Excerto do texto:
▬▬▬▬▬▬
Também me lembro que quando, num certo Carnaval, foi organizado um casamento de Carnaval, fomos obrigados a pedir voluntários homens para fazer de noiva e de madrinhas.

Enfim uma outra mulher que lá passava era uma dinamarquesa casada com o nosso colega de grupo Palma que nem o parecia porque se gabava de não saber cozinhar em frente a todos nós. E como ainda não dominava o português e trocava quase todos os femininos com os masculinos, explicava para todos que lá em casa o Palma era o único cozinheiro, do seguinte modo:

- Lá em casa, c(u)ozinho é com ele! – querendo dizer que a cozinha era apenas com o companheiro.

Enfim, houve uma altura, que o grupo enfim ultrapassou esse bloqueio, quando duas esbeltas raparigas, surgidas já não sei de onde, quase se integraram no grupo. Mas o repúdio foi tal que foram quase marginalizadas e ficaram sempre entre o grupo e não grupo. A tal ponto que o Manel Aires, já na altura fervoroso adepto do Glorioso e conhecedor do nome de todos os jogadores, decretou:

- Elas jogam bem pelas laterais e como tal passam a chamar-se Adolfo e Malta da Silva.

Não havia mesmo solução!
▬▬▬▬▬▬
Dados apresentados:
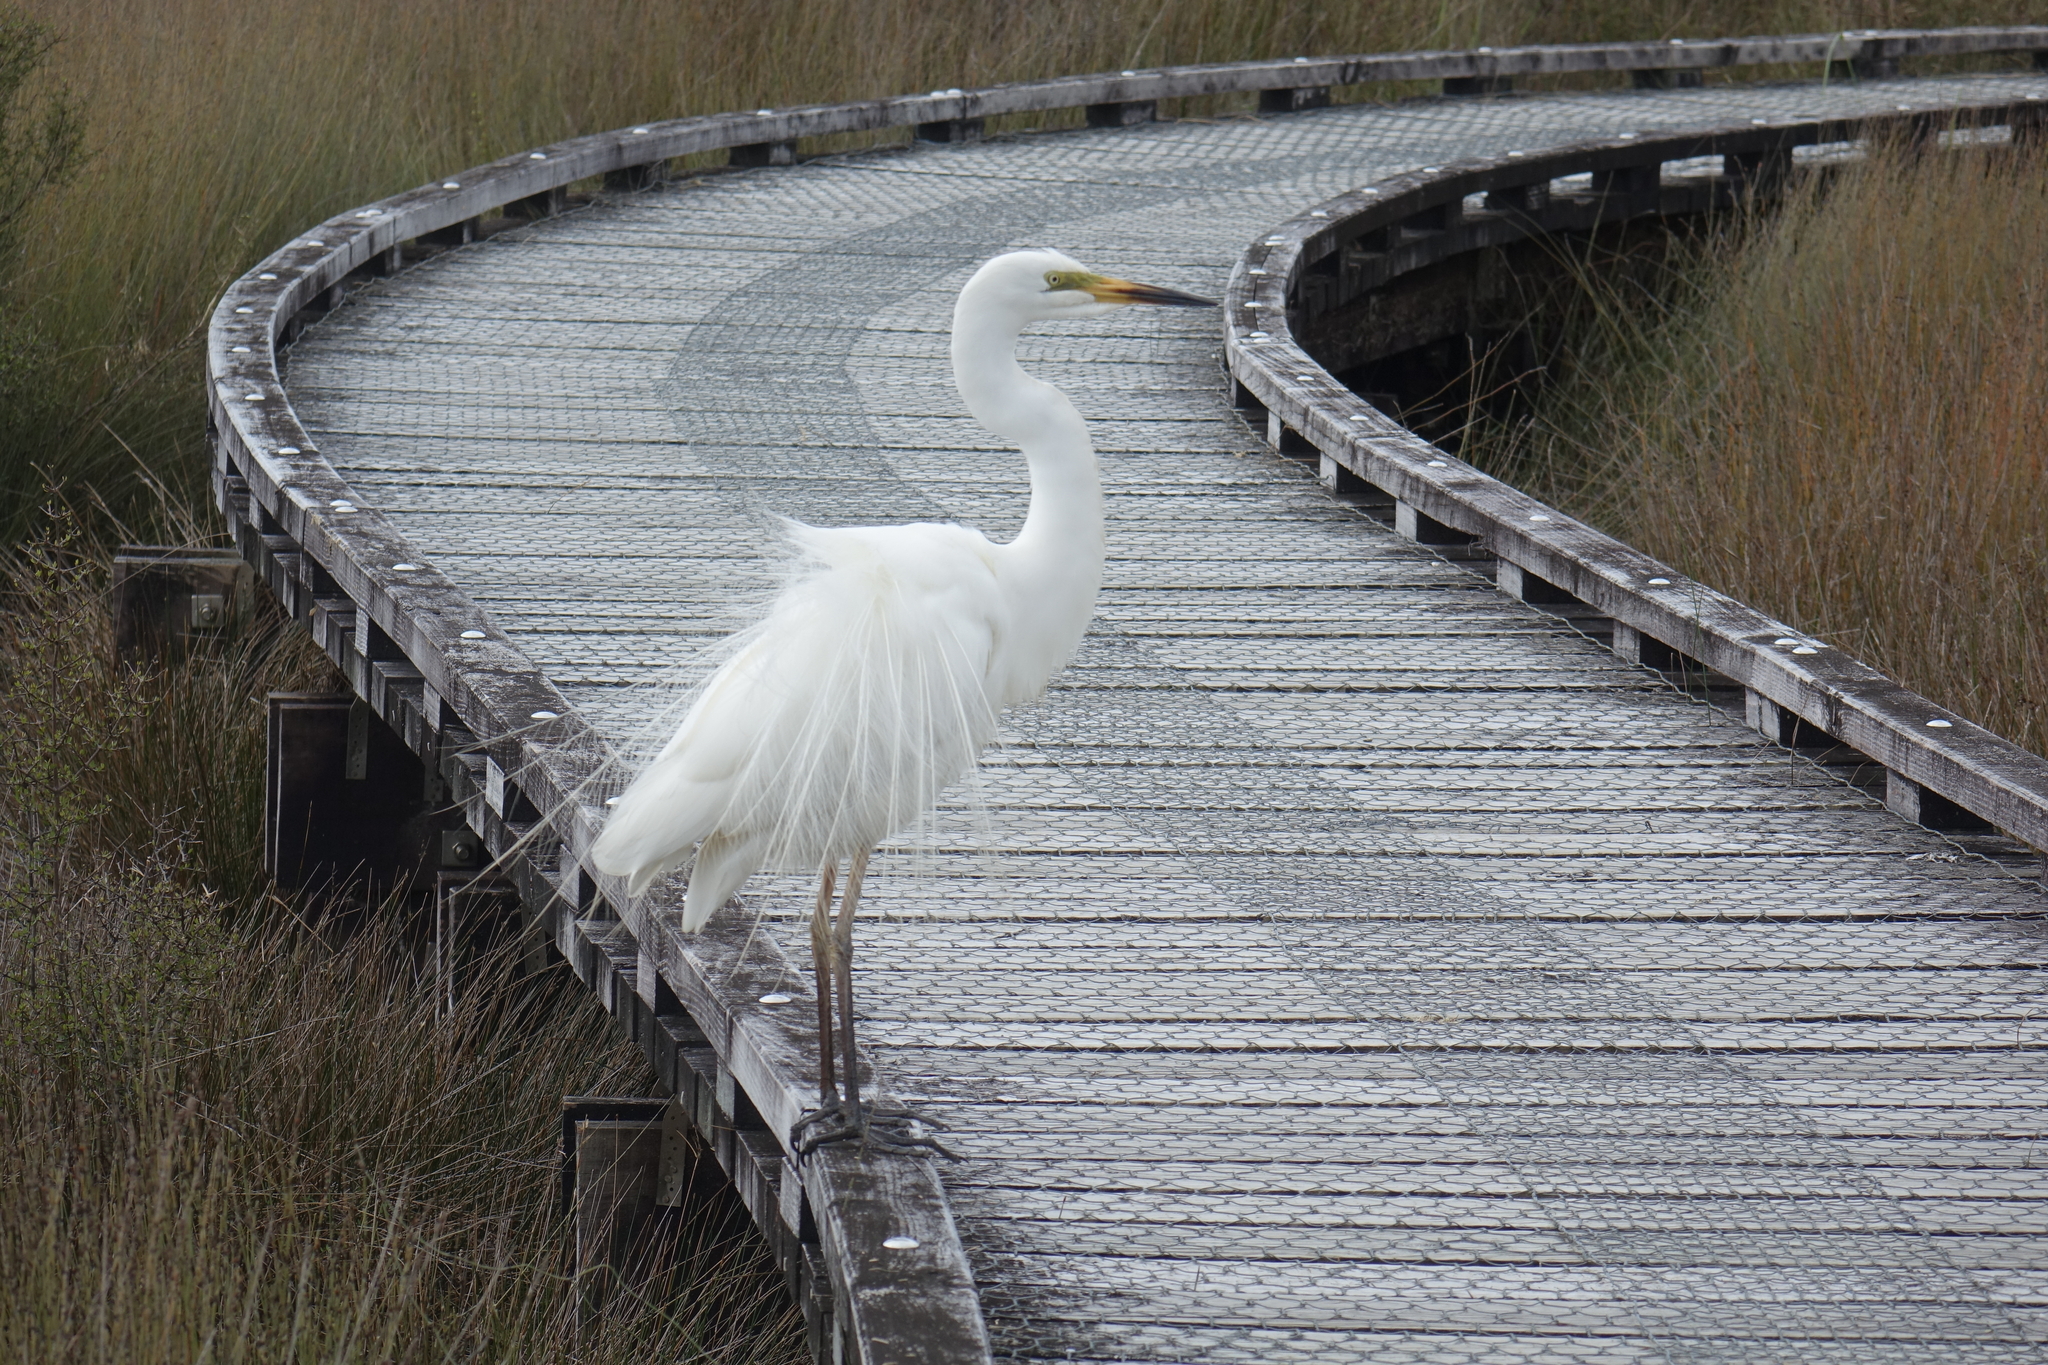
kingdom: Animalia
▬▬▬▬▬▬
Instruções do exercício:
**1)** No texto sobre o grupo, que nomes o Manel Aires decretou para as duas raparigas?
**2)** Transcreva o trecho do texto sobre o grupo entre "Também me lembro" e "com o companheiro.", inclusive.
**3)** Continue o texto sobre o grupo a partir do ponto em que termina.

Respostas por ordem:
**1)** Adolfo e Malta da Silva.

**2)**
Também me lembro que quando, num certo Carnaval, foi organizado um casamento de Carnaval, fomos obrigados a pedir voluntários homens para fazer de noiva e de madrinhas.

Enfim uma outra mulher que lá passava era uma dinamarquesa casada com o nosso colega de grupo Palma que nem o parecia porque se gabava de não saber cozinhar em frente a todos nós. E como ainda não dominava o português e trocava quase todos os femininos com os masculinos, explicava para todos que lá em casa o Palma era o único cozinheiro, do seguinte modo:

- Lá em casa, c(u)ozinho é com ele! – querendo dizer que a cozinha era apenas com o companheiro.

**3)**
Tinha ido apenas beber um café, lembram-se? Posso voltar a casa descansado. Tenho um excelente grupo de amigos.

 João de Sousa, 29 de Maio 2015
(*) Texto escrito por ter sido nomeado pelo Grupo para escrever um texto recordatório.

2 comentários:

  1. João Manuel Almeida de Sousa,
    Obrigado pela memória discritiva de tantos acontecimentos do passado referente aos muitos momentos que passámos no Café Granada.
    Foi de facto aqui, que consolidamos muitas amizades que passados mais de quarenta anos continuam a existir.
    Ainda bem que num jantar foste indigitado para escrever um texto sobre o nosso convívio no Café Granada.
    Foste exímio no trabalho apresentado. Dificilmente alguém poderia fazer melhor. Parabéns!!!!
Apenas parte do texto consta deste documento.